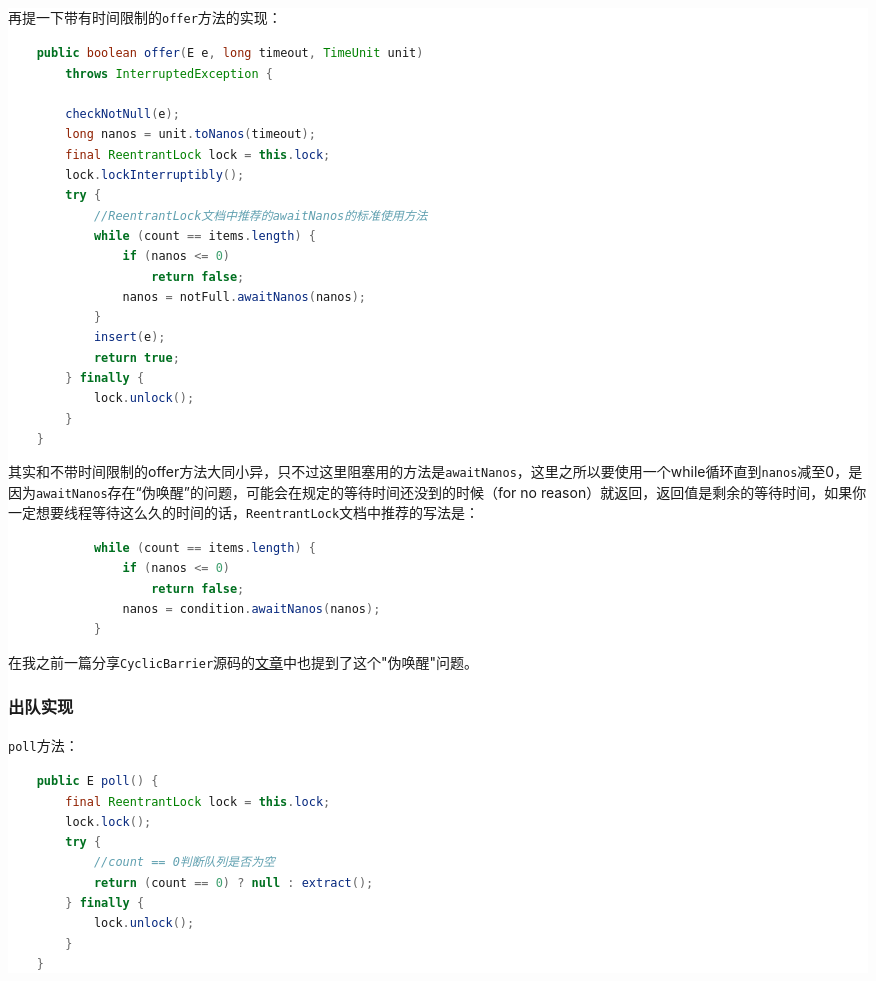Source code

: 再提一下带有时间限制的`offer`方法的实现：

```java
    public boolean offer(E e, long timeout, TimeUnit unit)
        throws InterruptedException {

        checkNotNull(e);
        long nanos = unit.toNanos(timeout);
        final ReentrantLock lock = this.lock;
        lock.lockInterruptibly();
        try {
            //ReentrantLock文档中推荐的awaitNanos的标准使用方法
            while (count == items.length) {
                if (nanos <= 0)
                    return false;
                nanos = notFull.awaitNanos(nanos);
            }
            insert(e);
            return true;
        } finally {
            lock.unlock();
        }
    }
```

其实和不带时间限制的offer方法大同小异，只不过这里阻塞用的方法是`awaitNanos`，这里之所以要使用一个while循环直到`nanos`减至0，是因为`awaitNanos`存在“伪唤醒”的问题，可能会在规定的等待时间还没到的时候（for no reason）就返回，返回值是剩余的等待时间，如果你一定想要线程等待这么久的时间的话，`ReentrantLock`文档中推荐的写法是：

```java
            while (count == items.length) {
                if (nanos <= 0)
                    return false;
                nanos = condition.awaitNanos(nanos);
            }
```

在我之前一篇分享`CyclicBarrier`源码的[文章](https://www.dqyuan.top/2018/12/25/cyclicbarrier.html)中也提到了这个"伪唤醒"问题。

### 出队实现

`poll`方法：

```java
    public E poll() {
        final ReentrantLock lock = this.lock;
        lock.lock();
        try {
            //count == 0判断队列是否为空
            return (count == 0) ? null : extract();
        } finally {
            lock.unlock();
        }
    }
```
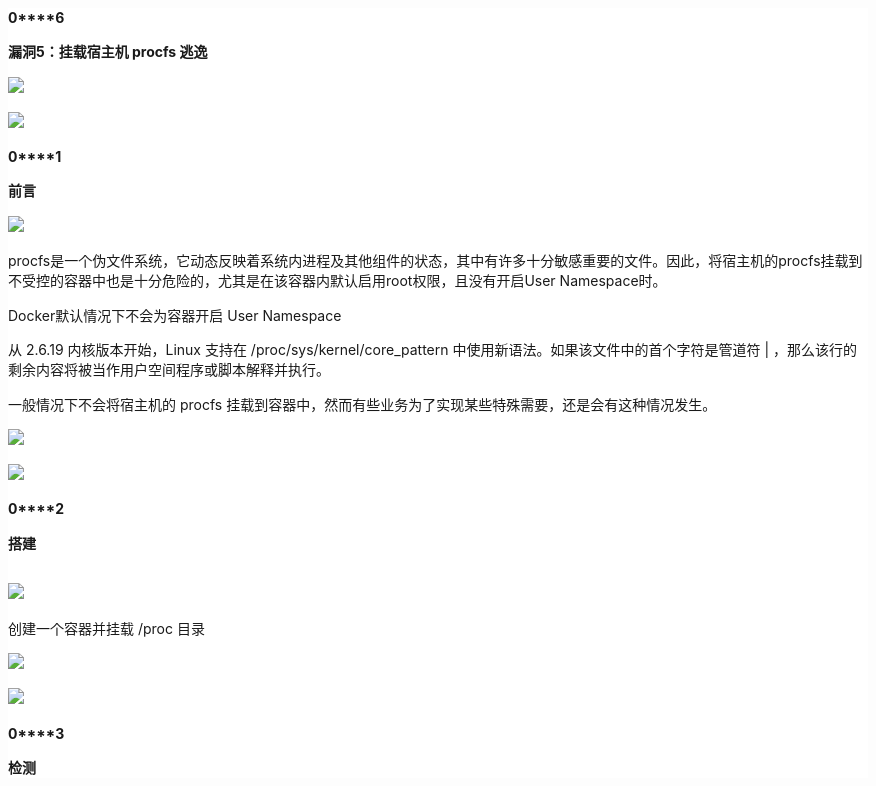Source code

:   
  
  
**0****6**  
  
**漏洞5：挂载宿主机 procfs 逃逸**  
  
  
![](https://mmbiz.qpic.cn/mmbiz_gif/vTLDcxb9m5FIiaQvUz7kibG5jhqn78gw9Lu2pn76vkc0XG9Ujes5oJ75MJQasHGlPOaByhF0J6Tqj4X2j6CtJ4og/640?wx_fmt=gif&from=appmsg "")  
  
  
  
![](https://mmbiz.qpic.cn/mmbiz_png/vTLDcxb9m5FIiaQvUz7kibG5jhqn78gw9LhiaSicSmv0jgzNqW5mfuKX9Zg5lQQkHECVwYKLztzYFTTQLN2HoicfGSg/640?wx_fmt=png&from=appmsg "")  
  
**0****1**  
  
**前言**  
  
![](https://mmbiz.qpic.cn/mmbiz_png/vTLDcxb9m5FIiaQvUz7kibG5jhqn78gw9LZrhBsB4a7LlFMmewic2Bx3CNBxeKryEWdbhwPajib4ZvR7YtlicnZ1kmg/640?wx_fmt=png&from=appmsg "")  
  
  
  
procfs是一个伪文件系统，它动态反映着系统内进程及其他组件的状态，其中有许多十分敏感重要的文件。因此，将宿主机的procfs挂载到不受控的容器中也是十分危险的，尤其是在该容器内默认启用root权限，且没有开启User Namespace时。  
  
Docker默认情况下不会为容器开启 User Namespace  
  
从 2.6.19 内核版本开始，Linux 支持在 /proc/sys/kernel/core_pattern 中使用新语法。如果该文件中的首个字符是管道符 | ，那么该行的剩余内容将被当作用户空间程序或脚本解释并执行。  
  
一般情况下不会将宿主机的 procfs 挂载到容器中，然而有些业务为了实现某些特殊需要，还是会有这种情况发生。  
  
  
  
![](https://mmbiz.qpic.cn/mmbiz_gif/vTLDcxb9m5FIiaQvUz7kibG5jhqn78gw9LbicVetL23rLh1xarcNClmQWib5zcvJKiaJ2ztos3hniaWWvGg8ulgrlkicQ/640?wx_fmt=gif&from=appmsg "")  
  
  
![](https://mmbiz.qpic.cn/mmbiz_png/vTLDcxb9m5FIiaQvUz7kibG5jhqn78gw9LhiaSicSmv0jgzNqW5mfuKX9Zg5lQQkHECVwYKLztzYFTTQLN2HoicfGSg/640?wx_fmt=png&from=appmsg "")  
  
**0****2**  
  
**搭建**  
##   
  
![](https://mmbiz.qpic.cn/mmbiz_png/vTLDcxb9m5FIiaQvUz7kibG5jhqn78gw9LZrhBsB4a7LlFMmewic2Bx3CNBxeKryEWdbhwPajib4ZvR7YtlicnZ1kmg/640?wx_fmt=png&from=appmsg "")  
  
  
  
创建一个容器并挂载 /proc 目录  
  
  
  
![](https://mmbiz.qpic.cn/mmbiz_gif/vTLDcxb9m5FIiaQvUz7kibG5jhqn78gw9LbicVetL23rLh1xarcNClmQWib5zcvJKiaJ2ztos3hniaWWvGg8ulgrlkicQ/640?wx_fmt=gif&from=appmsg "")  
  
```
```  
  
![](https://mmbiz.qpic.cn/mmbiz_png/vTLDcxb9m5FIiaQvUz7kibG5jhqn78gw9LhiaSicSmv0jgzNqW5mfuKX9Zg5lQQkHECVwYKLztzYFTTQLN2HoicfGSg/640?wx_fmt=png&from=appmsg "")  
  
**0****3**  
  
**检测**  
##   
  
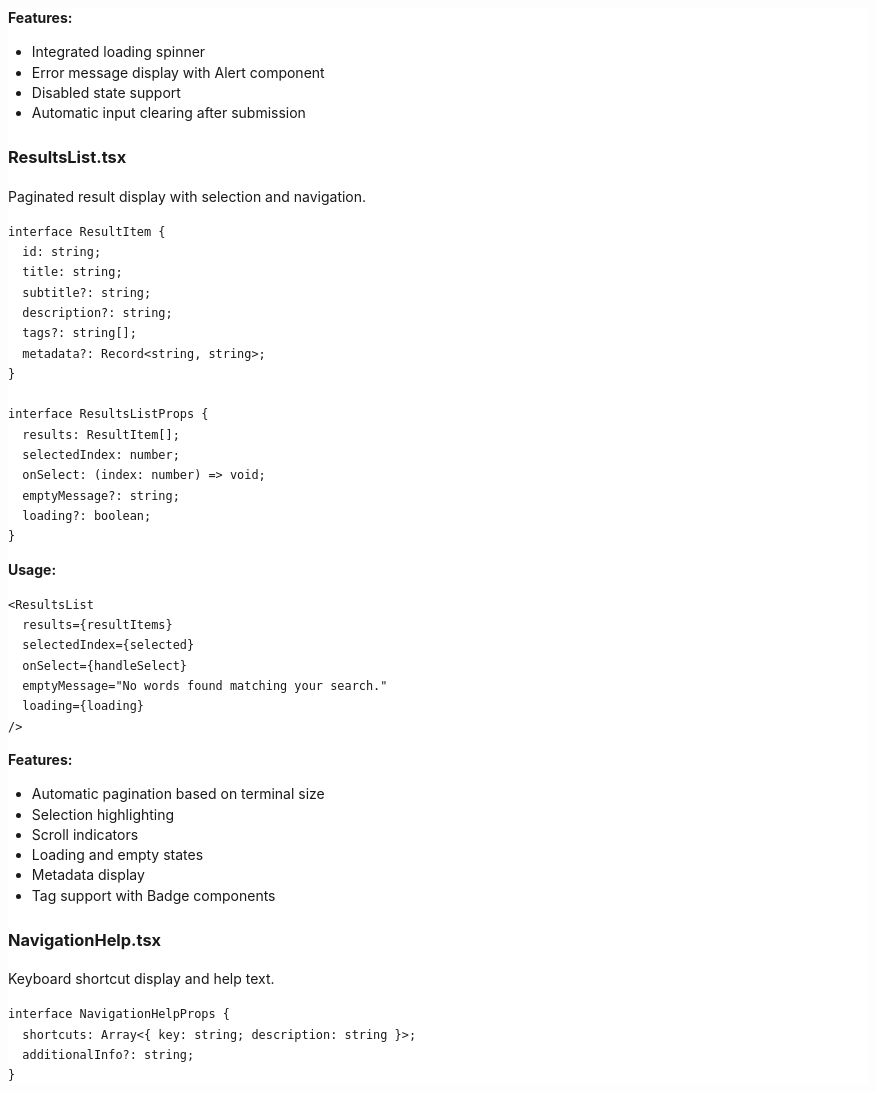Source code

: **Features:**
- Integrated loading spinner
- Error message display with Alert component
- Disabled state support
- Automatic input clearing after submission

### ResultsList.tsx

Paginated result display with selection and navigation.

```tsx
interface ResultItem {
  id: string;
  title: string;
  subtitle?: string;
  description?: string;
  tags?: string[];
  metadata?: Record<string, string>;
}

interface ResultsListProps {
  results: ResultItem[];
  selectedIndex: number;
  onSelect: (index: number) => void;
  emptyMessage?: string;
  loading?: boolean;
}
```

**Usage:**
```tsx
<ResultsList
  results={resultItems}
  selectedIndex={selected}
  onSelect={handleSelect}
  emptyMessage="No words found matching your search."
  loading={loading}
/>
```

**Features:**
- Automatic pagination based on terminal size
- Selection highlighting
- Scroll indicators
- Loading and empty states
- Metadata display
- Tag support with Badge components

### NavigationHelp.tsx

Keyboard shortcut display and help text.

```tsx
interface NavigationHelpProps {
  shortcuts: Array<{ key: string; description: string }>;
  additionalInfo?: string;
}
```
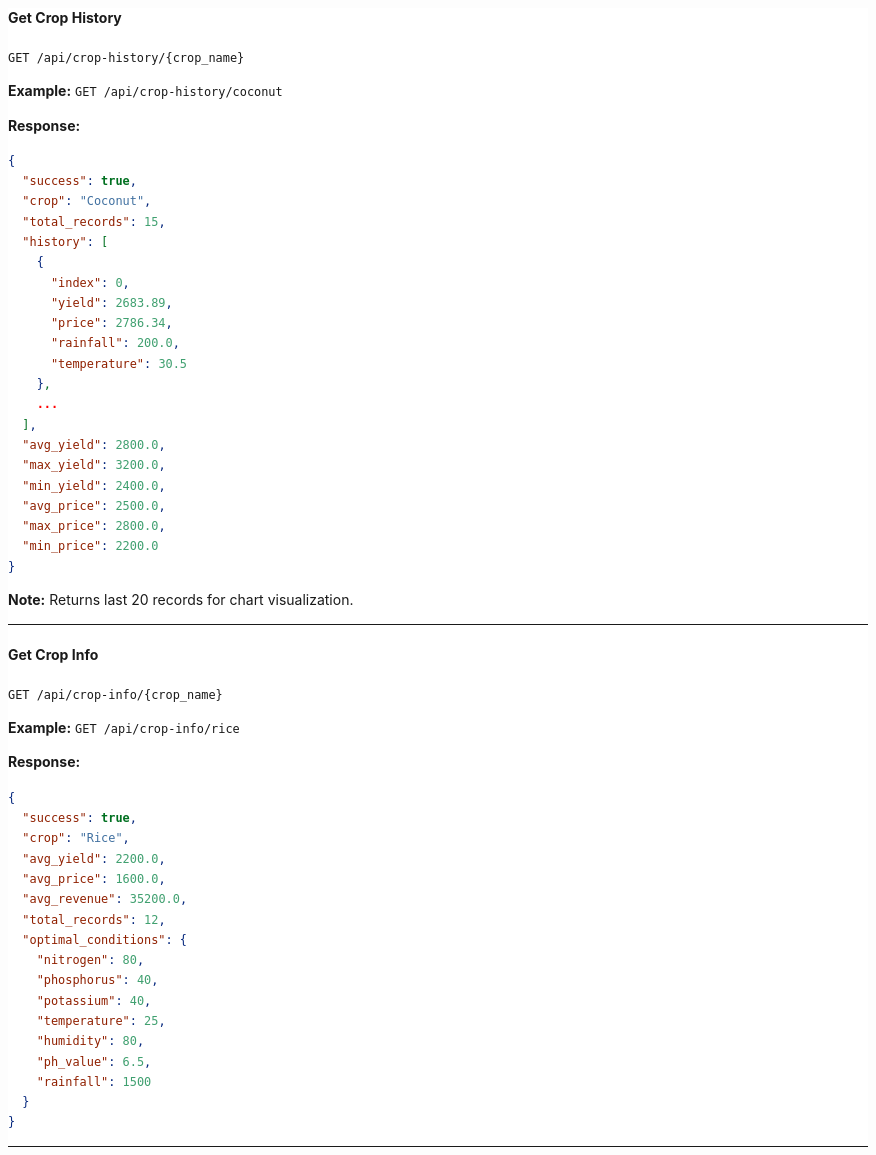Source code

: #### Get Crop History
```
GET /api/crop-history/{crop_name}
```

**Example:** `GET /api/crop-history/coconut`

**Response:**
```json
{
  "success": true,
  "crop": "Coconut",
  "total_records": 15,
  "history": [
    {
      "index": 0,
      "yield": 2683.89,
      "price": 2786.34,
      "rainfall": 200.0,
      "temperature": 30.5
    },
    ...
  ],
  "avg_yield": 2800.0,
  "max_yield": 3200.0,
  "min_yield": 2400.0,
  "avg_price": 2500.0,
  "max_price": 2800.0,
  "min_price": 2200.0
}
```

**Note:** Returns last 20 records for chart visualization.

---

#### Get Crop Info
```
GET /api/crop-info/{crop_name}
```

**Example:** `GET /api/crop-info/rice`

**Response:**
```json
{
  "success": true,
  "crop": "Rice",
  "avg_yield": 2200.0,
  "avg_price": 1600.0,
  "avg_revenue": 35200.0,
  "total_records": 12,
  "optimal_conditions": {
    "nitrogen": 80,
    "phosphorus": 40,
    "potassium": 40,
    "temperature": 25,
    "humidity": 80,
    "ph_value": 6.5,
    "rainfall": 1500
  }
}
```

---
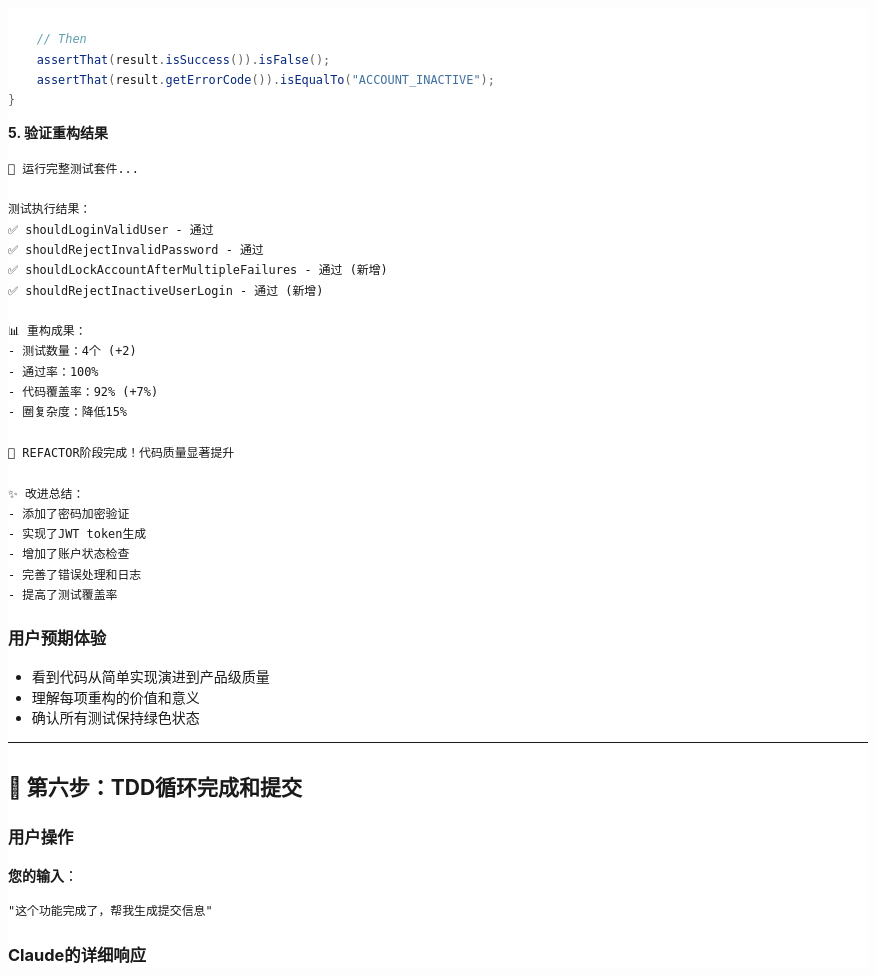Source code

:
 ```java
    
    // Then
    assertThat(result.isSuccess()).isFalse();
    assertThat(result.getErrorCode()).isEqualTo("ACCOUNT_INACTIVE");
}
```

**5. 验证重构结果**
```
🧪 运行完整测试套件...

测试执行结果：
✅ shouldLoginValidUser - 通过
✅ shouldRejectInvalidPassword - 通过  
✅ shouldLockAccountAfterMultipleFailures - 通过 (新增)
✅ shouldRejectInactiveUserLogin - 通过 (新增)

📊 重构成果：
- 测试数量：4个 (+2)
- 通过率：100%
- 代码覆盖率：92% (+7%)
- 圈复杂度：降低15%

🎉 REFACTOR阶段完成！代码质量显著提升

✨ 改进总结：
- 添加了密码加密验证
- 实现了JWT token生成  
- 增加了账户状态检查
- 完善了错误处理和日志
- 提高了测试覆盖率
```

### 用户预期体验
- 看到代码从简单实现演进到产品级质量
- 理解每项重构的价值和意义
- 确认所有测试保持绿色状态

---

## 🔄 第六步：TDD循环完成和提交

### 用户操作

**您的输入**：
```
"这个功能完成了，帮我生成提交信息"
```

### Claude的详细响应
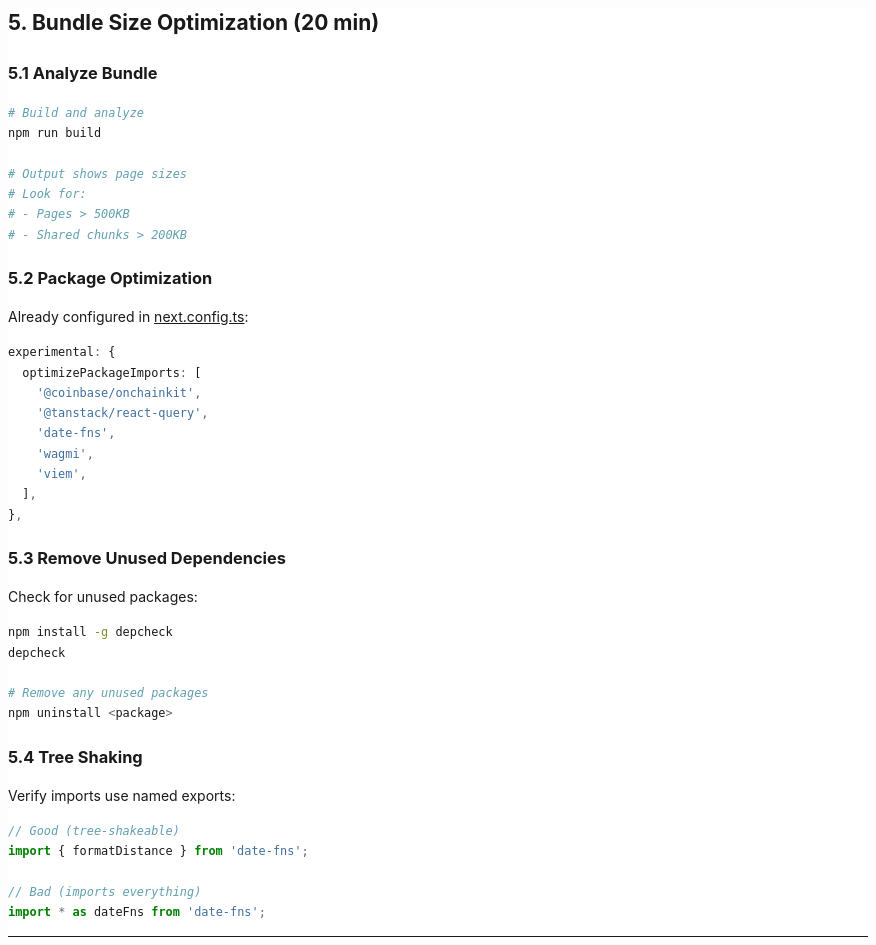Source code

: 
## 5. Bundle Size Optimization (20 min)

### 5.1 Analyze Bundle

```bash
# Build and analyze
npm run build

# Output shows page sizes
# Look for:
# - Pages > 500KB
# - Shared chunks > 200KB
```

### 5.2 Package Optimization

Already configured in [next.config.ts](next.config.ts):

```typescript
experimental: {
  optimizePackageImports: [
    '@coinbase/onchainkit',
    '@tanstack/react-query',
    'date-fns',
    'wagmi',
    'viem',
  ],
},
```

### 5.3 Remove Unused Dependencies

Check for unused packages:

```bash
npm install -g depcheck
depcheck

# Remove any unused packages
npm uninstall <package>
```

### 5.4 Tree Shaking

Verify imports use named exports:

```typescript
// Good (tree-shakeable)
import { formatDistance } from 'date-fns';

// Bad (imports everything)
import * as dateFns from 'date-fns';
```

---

##########

# WHAT IS REQUIRED
Your reply must consist solely of the number of lines in the listing above that include the word "packages".

# RESULT OF THE EXERCISE
2